§ **What needs to be done**
Count the lines in the listing below that contain the string "chart", treating uppercase and lowercase as different, and reply with only that number.

§ **Supplied data**
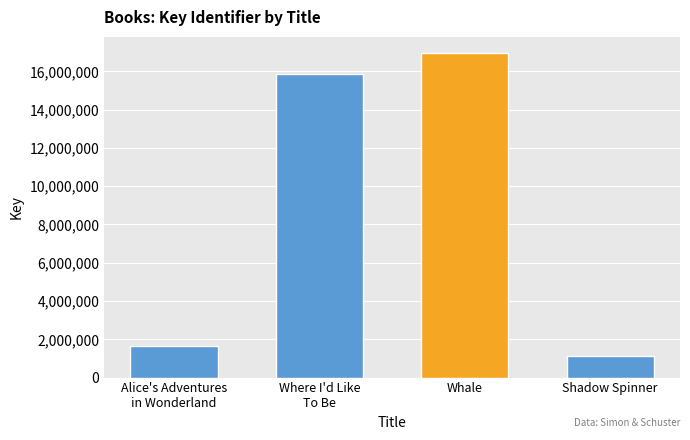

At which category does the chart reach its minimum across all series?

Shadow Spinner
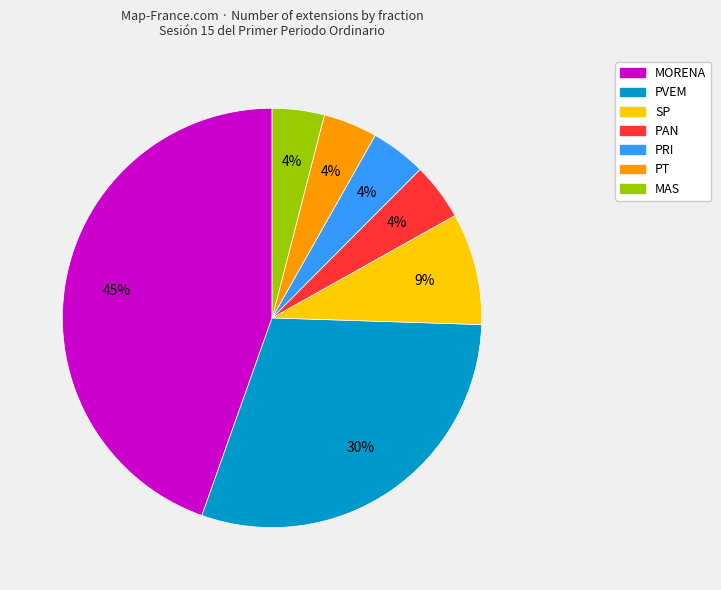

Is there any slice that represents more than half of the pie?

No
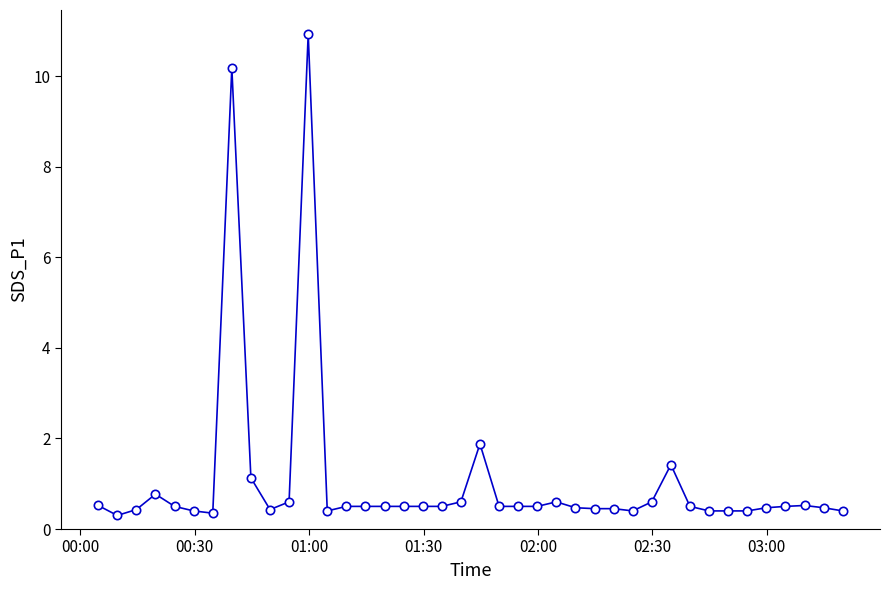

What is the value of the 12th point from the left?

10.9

* * *

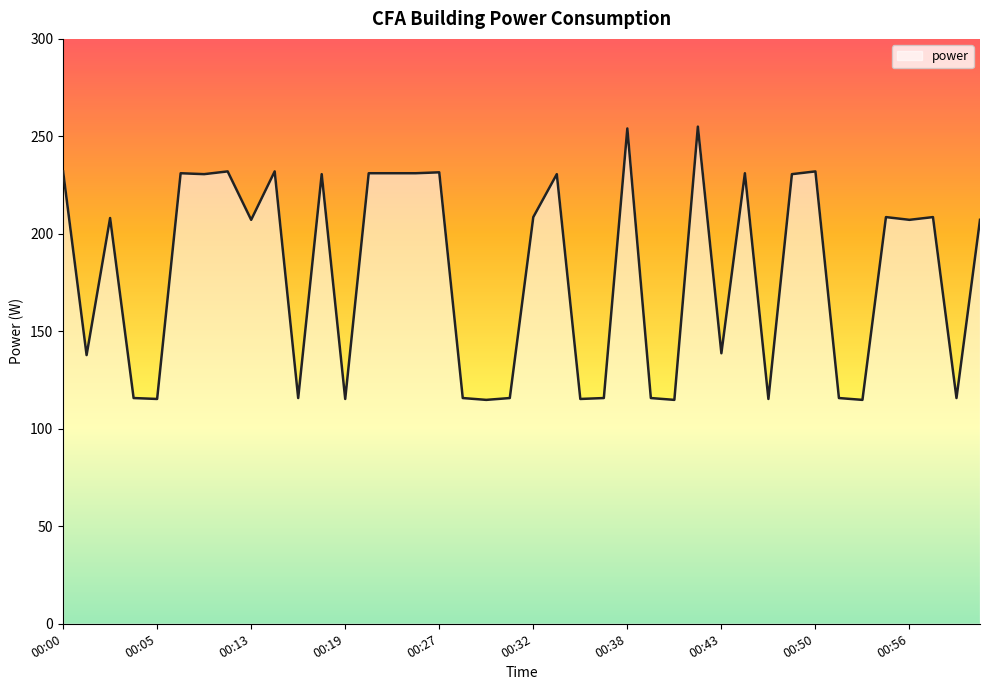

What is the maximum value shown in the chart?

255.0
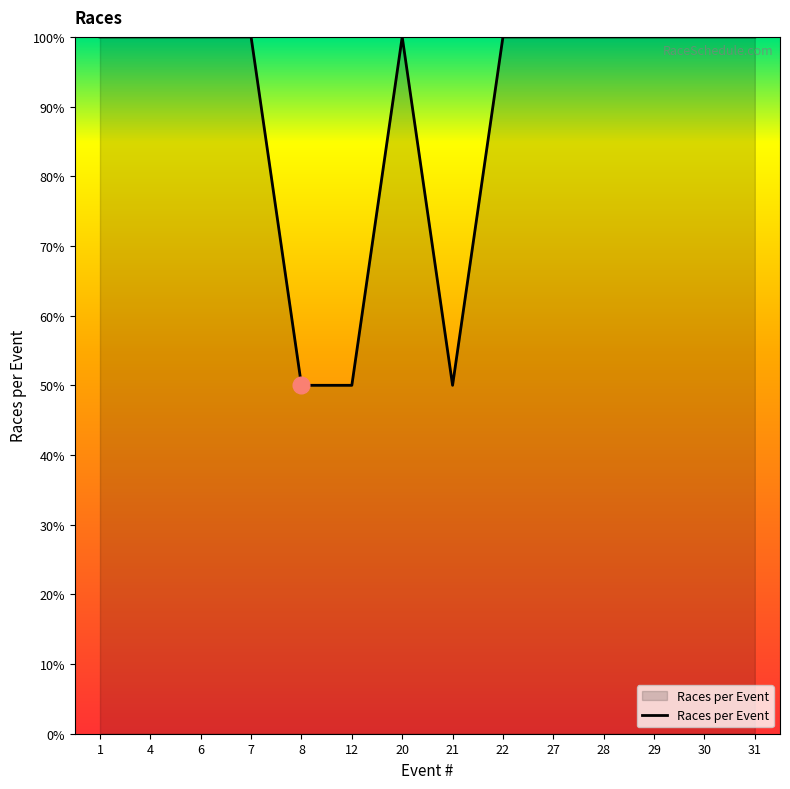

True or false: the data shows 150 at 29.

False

* * *

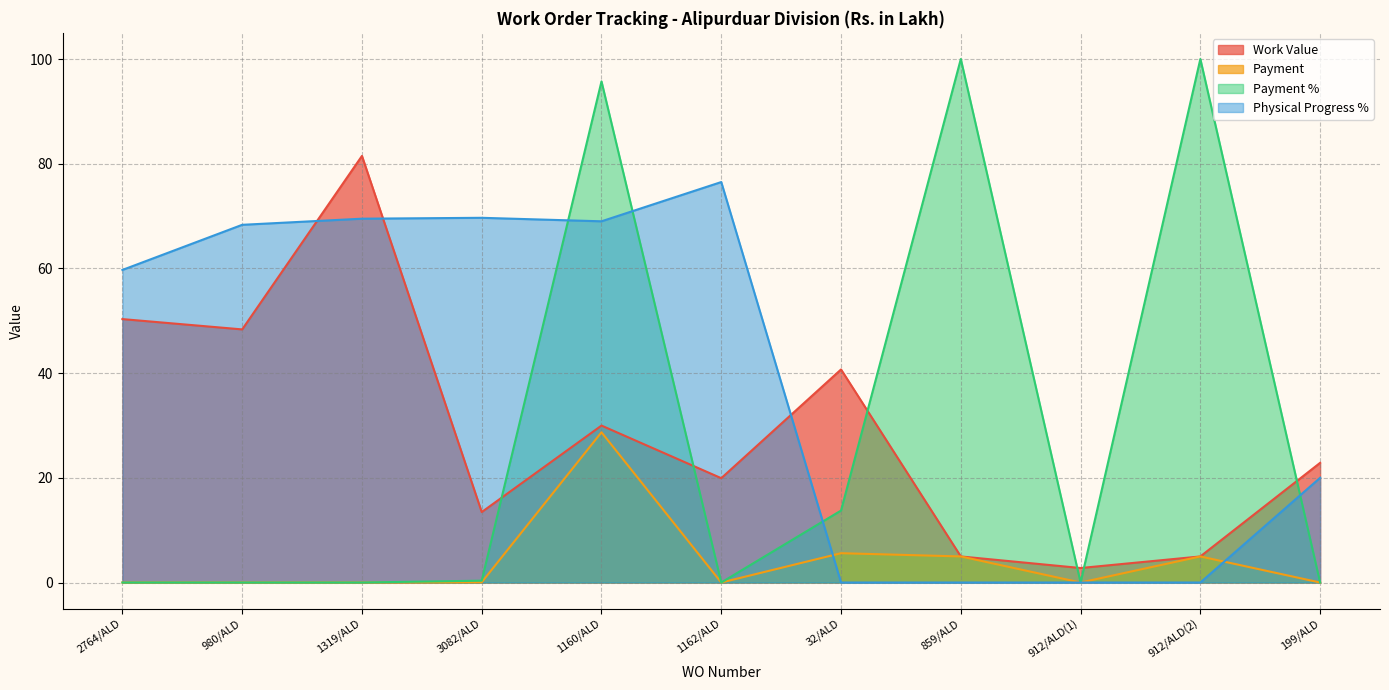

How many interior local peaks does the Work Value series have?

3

§ **Task result**
2